BEGIN Records supplied
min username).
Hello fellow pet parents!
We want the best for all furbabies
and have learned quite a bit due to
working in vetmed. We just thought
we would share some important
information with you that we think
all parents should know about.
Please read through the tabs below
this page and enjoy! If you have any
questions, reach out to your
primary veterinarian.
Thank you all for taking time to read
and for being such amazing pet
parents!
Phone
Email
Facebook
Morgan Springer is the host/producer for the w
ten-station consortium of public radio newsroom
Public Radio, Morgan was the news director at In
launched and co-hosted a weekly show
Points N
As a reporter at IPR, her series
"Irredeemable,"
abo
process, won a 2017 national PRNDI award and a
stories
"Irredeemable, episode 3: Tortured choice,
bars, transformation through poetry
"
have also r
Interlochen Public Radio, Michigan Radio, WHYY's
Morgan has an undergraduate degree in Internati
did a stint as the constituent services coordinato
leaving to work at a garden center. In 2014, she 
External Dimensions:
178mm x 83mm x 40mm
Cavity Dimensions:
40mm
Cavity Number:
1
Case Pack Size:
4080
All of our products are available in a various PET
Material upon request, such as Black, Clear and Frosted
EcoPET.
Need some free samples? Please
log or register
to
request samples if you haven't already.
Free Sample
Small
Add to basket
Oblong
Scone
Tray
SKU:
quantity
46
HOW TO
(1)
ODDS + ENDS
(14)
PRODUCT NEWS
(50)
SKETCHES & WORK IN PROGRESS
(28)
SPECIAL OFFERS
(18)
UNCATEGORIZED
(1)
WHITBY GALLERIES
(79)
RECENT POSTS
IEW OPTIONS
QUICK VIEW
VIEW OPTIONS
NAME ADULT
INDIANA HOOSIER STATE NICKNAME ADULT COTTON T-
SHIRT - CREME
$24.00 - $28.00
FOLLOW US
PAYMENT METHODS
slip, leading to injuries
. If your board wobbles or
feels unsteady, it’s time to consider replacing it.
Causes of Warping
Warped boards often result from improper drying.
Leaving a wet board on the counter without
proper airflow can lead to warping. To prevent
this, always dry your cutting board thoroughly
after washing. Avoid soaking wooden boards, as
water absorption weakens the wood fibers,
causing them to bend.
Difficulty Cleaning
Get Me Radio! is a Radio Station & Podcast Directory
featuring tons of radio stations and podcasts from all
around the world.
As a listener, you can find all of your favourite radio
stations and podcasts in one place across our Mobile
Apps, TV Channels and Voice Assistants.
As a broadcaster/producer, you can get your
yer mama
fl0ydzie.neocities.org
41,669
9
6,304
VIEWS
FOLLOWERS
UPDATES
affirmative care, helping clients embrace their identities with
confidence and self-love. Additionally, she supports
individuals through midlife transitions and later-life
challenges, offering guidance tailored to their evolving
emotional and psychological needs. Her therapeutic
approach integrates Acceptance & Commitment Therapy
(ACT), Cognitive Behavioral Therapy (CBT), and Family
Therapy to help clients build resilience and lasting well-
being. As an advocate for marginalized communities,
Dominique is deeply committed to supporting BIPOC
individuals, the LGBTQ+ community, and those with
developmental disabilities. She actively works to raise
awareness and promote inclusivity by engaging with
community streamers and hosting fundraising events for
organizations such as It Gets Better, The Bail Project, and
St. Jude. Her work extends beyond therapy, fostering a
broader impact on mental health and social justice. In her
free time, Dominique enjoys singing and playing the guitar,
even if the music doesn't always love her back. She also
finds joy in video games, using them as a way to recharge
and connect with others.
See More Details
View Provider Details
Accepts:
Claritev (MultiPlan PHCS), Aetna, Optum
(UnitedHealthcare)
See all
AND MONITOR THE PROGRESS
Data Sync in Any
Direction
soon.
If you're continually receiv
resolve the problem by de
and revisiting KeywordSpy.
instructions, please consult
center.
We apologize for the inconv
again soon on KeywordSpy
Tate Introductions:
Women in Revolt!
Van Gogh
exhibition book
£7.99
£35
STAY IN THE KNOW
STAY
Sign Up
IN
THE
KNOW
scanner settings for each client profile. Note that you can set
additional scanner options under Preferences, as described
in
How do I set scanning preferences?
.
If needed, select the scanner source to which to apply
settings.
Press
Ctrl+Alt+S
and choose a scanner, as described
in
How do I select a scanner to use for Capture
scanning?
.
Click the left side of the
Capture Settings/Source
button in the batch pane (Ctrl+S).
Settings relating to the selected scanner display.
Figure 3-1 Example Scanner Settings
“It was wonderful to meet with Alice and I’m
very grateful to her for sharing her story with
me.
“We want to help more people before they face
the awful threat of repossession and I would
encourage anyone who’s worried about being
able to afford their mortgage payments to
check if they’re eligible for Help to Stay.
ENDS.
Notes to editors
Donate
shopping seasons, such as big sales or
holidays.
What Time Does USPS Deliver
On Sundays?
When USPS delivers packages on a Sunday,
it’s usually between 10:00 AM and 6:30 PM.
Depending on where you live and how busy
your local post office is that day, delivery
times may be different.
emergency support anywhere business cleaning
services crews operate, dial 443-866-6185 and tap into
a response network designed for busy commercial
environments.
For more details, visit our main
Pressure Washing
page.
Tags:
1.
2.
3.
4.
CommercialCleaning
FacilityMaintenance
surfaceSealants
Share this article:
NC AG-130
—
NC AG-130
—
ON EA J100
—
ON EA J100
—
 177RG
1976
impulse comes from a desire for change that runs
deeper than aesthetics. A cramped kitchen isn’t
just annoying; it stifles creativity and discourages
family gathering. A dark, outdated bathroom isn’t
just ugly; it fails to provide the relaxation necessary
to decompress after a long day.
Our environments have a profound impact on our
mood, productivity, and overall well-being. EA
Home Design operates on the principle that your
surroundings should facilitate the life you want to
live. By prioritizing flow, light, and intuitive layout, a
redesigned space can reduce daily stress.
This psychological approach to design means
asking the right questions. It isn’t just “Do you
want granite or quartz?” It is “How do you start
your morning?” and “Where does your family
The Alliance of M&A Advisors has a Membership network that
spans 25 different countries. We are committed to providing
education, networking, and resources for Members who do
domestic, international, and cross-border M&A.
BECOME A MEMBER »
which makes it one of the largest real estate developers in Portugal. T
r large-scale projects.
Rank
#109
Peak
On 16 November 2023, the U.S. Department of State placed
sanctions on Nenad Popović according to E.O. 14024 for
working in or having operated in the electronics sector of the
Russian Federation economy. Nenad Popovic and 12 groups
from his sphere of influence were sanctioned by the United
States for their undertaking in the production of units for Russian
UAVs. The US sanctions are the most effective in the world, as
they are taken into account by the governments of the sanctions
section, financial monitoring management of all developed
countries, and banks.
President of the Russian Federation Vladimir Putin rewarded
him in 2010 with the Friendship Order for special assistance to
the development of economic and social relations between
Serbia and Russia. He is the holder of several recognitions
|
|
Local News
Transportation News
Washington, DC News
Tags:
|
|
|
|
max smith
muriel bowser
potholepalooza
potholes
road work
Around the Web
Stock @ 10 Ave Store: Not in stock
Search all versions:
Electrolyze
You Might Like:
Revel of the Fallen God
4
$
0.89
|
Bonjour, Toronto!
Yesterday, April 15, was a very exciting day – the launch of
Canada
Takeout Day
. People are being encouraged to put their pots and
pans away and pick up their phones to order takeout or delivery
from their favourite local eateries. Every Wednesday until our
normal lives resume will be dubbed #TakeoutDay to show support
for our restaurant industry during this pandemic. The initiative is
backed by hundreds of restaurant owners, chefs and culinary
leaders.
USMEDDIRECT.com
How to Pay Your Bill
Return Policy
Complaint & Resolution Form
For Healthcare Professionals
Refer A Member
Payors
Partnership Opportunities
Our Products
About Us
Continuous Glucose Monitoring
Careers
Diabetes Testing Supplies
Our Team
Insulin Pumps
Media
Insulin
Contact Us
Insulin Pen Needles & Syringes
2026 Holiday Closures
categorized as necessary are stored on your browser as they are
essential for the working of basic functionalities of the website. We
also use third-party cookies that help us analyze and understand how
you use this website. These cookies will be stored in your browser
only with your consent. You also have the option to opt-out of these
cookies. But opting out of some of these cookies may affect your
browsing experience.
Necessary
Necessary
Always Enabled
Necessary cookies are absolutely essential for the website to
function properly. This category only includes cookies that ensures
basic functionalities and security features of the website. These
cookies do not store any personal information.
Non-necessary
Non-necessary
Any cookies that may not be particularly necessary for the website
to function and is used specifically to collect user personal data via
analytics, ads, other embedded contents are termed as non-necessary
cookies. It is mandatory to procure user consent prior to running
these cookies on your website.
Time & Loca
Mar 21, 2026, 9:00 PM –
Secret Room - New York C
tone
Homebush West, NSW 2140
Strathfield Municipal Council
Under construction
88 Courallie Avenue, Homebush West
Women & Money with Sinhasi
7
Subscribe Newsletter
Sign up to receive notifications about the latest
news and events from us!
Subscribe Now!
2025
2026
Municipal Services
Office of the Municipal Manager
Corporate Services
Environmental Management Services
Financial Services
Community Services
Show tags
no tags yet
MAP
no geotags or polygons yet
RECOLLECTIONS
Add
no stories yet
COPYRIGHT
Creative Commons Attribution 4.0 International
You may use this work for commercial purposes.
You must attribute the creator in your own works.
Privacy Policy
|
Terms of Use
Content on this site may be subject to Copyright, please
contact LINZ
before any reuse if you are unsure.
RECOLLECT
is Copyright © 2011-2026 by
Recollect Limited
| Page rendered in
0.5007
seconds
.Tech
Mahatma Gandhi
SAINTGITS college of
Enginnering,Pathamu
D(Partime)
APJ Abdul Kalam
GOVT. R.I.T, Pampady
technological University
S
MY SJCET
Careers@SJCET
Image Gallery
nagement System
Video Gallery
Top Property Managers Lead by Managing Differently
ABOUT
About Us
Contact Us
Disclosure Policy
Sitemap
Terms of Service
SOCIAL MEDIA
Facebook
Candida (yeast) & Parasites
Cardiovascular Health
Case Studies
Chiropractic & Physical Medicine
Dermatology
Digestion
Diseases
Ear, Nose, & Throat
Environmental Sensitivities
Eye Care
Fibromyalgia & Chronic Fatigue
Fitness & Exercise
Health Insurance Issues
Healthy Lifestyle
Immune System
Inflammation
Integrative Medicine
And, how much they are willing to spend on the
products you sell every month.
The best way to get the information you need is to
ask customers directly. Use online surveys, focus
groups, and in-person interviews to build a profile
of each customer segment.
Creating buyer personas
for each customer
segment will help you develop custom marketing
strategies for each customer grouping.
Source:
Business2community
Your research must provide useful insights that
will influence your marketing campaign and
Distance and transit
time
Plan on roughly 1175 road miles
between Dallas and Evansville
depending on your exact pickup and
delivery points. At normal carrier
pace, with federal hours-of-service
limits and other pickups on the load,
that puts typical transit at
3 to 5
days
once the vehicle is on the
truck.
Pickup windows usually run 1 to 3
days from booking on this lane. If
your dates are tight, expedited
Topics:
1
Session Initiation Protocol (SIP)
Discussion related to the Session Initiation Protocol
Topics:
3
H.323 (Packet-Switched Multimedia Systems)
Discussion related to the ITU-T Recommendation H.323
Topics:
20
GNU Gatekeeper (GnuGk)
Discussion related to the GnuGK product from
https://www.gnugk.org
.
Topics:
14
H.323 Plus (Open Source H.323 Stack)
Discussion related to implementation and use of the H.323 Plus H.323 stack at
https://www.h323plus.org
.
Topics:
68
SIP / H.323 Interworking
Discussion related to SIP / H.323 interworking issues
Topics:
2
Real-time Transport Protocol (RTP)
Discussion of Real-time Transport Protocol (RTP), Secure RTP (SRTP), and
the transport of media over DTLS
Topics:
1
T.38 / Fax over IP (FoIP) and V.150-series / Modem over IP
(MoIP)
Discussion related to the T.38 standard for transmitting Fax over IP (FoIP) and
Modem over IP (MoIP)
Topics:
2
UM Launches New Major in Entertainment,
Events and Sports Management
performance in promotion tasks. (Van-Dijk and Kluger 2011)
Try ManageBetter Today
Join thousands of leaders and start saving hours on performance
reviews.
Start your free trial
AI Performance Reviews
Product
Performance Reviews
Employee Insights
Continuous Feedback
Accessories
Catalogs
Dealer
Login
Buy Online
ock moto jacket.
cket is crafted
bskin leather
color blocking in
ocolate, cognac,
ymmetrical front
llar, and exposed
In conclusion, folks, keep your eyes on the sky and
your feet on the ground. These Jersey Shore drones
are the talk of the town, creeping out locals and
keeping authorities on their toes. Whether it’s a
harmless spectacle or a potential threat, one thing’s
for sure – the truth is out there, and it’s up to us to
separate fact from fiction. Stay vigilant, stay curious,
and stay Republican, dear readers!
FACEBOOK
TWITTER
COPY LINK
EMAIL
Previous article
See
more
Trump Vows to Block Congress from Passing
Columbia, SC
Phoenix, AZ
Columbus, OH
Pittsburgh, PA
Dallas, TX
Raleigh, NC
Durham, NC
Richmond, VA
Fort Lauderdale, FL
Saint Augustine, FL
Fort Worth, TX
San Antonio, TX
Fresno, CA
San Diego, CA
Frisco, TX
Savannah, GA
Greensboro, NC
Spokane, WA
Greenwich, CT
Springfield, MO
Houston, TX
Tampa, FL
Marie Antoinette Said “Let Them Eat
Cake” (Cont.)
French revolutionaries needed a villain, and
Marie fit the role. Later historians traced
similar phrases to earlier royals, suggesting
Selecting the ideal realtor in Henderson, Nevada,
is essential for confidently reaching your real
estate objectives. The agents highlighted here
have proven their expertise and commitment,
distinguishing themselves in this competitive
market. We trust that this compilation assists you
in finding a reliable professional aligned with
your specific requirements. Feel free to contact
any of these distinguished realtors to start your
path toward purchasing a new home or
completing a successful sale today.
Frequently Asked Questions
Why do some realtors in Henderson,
END Records supplied
Description of the task =>
For the string "Irredeemable", go line by line through the material and copy every line that has it.

Exercise answer =>
"Irredeemable,"
"Irredeemable, episode 3: Tortured choice,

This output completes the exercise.